The task: Please lay out the data as a Markdown table with the columns Row and Line, covering everything from the first line through the line containing "gna from the". Leave out any blank lines.

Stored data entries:
::::::::
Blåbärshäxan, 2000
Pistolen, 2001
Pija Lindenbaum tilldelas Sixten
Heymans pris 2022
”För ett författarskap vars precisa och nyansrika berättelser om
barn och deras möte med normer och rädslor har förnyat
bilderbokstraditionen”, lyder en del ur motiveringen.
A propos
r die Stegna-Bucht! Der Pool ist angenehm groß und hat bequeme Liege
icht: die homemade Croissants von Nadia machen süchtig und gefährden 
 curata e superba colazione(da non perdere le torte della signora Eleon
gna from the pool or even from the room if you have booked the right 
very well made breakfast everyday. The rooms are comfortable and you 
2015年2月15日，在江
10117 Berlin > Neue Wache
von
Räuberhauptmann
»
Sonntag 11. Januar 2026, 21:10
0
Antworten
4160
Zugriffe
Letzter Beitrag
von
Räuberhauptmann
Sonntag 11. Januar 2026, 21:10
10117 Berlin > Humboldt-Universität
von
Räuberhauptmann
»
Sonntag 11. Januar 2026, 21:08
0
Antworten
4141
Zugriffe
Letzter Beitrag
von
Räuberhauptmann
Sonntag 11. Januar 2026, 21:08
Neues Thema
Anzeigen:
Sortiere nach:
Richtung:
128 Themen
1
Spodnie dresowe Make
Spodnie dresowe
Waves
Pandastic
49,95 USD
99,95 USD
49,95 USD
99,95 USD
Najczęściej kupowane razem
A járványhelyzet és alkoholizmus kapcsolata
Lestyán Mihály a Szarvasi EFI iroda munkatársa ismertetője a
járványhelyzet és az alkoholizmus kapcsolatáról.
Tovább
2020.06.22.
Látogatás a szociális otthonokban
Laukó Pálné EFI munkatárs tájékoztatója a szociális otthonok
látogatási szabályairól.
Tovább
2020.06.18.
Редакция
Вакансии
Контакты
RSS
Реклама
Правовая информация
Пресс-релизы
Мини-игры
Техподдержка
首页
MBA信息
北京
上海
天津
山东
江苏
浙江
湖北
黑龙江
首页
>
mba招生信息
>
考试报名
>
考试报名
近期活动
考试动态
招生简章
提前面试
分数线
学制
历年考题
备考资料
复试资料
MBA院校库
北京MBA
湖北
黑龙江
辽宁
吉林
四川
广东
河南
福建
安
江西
::::::::
Task answer:
| Row | Line |
|---|---|
| 1 | Blåbärshäxan, 2000 |
| 2 | Pistolen, 2001 |
| 3 | Pija Lindenbaum tilldelas Sixten |
| 4 | Heymans pris 2022 |
| 5 | ”För ett författarskap vars precisa och nyansrika berättelser om |
| 6 | barn och deras möte med normer och rädslor har förnyat |
| 7 | bilderbokstraditionen”, lyder en del ur motiveringen. |
| 8 | A propos |
| 9 | r die Stegna-Bucht! Der Pool ist angenehm groß und hat bequeme Liege |
| 10 | icht: die homemade Croissants von Nadia machen süchtig und gefährden  |
| 11 |  curata e superba colazione(da non perdere le torte della signora Eleon |
| 12 | gna from the pool or even from the room if you have booked the right  |